*APPLY WHAT YOU READ*.
- 1) From the abstract below, list each toxicity it names among the most common, with the percentage given for each.
- 2) Answer these questions using the abstract below:
(a) What was the median age at the time of treatment?
(b) What was the median progression free survival?
(c) Which two reasons for treatment discontinuation were most common?

*TEXT FOR ANALYSIS*.
================

Cabazitaxel in metastatic castrate resistant prostate cancer (mCRPC) in the era of enzalutamide (ENZA) and abiraterone acetate (AA).

Abstract

e16517 Background: The concurrent development of cabazitaxel, AA, ENZA, and radium-223 has recently increased the number of therapeutic options for mCRPC. Cabazitaxel is currently approved for mCRPC patients who have previously received docetaxel. There are no data on the activity of cabazitaxel in patients who had previously progressed on docetaxel and either ENZA or AA. We examined the efficacy and tolerability of cabazitaxel in patients who progressed on docetaxel and either AA or ENZA. Methods: We searched our databases for all mCRPC patients who had received cabazitaxel up to July 2016. We reviewed medical records to collect information on tolerability, treatment sequencing and treatment outcomes. These data were analysed descriptively using Excel 2010. Results: Of 30 patients screened, only 20 patients received cabazitaxel after progressing on docetaxel and either ENZA or AA. The median age at the time of treatment was 70.8 years. All except one patient had Zubrod performance status (PS) ≥1. All patients had ≥4 sites of metastatic disease, 20% had liver or lung metastases. About 11/20 (55%) individuals had previously received ENZA (median duration 5.8 months) and 12/20 (60%) received AA (median duration 10 months). The median number of cabazitaxel administered was 6 cycles. Only 3/20 (15%) completed 10 cycles. The most common reasons for treatment discontinuation were progressive disease (35.3%) and toxicity (23.5%). The dose of cabazitaxel was reduced at baseline in most patients due to poor PS. PSA response occurred in one-third of patients while stable disease (clinical+radiological) was seen in 40% patients. The median progression free survival (PFS) was 4 months and overall survival measured 4.6 months. About 20% had ≥6 months PFS. After progression, only one-fourth went on to receive further systemic therapy. The most common toxicities were anaemia (100%), neutropenia (65%), fatigue (65%), peripheral neuropathy (35%) and diarrhoea (25%). Conclusions: Within limitations of a small retrospective study, cabazitaxel showed very modest antitumour activity in this cohort of mCRPC patients with significant tumour burden and prior exposure to docetaxel and biological agents.

================

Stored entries
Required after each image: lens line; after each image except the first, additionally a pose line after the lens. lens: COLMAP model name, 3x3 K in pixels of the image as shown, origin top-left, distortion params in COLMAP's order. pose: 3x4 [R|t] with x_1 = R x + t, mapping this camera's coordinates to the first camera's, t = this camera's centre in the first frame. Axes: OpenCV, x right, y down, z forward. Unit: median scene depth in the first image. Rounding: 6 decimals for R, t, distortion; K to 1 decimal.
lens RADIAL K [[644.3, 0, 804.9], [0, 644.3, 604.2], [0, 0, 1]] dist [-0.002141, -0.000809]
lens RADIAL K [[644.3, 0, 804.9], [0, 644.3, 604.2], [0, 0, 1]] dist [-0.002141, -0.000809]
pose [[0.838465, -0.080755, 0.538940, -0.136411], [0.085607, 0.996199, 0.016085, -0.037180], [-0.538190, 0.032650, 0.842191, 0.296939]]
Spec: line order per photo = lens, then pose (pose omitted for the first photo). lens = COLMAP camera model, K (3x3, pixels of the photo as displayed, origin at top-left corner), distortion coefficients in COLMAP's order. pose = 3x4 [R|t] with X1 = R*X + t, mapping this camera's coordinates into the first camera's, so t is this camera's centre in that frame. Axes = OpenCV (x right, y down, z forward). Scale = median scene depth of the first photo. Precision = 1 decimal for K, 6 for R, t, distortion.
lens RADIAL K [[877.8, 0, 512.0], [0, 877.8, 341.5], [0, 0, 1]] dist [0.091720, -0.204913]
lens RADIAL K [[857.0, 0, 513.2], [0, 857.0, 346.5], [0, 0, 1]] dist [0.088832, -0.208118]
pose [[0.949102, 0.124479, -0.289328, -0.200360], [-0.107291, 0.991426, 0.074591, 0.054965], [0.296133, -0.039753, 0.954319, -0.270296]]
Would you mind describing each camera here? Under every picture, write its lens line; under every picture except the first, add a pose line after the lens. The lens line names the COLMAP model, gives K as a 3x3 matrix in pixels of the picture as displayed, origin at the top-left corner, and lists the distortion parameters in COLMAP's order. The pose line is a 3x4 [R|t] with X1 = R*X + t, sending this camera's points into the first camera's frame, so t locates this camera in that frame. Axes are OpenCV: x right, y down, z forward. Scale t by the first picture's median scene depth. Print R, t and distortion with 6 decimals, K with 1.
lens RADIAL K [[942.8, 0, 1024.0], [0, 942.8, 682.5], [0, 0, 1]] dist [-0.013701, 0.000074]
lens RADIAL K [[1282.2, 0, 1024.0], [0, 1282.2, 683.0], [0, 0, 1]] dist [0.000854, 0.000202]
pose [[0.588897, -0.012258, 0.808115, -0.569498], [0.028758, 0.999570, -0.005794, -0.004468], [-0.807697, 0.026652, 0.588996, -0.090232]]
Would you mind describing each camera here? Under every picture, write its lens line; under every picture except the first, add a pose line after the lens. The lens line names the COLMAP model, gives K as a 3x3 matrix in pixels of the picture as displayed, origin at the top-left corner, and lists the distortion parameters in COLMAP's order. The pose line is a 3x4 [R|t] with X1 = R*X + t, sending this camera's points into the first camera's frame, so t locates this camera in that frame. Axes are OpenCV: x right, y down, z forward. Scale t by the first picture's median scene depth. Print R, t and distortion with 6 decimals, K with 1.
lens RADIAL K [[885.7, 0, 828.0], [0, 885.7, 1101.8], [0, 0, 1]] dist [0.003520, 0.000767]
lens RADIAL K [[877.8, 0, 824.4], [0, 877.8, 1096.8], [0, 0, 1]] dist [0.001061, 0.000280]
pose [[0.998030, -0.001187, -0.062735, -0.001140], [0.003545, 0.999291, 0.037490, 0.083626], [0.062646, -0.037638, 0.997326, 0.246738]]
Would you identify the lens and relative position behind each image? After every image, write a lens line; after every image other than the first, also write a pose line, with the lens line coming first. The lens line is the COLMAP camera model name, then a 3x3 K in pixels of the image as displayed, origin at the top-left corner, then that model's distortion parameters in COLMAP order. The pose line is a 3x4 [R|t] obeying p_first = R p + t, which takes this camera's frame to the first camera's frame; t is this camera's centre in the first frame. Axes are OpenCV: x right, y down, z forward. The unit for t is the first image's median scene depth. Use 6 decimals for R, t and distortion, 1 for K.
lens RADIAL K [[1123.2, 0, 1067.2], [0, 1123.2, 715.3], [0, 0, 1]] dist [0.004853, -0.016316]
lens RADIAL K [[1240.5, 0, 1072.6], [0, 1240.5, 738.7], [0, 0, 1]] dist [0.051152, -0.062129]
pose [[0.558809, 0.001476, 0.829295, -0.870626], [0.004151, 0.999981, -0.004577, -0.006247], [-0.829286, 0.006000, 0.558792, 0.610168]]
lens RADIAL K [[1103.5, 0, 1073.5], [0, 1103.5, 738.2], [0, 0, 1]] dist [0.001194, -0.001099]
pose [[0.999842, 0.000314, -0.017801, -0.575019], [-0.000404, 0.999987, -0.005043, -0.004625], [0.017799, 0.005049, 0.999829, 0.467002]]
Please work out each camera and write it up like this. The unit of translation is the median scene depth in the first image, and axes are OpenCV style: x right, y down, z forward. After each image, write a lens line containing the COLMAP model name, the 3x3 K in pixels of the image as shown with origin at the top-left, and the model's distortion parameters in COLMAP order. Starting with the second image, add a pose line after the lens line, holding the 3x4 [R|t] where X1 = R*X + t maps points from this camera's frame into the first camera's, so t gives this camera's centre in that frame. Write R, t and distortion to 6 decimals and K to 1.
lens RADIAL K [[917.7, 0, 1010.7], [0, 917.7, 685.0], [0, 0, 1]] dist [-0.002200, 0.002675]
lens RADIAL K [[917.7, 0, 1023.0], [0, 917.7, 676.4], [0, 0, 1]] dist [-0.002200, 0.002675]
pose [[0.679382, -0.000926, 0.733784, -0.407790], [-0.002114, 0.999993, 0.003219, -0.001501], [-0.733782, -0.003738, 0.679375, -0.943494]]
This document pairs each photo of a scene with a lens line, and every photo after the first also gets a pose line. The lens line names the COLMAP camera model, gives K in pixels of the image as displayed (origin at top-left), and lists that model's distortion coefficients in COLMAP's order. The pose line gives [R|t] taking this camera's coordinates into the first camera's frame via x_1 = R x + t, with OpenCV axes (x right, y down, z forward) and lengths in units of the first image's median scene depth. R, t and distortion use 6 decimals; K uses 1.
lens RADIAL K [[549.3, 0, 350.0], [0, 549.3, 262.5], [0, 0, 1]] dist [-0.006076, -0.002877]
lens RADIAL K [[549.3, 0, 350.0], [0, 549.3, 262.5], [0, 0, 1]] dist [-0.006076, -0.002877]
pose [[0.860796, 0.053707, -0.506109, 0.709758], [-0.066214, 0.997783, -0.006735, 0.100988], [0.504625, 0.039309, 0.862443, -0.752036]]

================

*PER-TASK ANSWERS*.
- 1)
Anaemia (100%)
Neutropenia (65%)
Fatigue (65%)
Peripheral neuropathy (35%)
Diarrhoea (25%)

- 2)
(a) 70.8 years
(b) 4 months
(c) Progressive disease (35.3%) and toxicity (23.5%)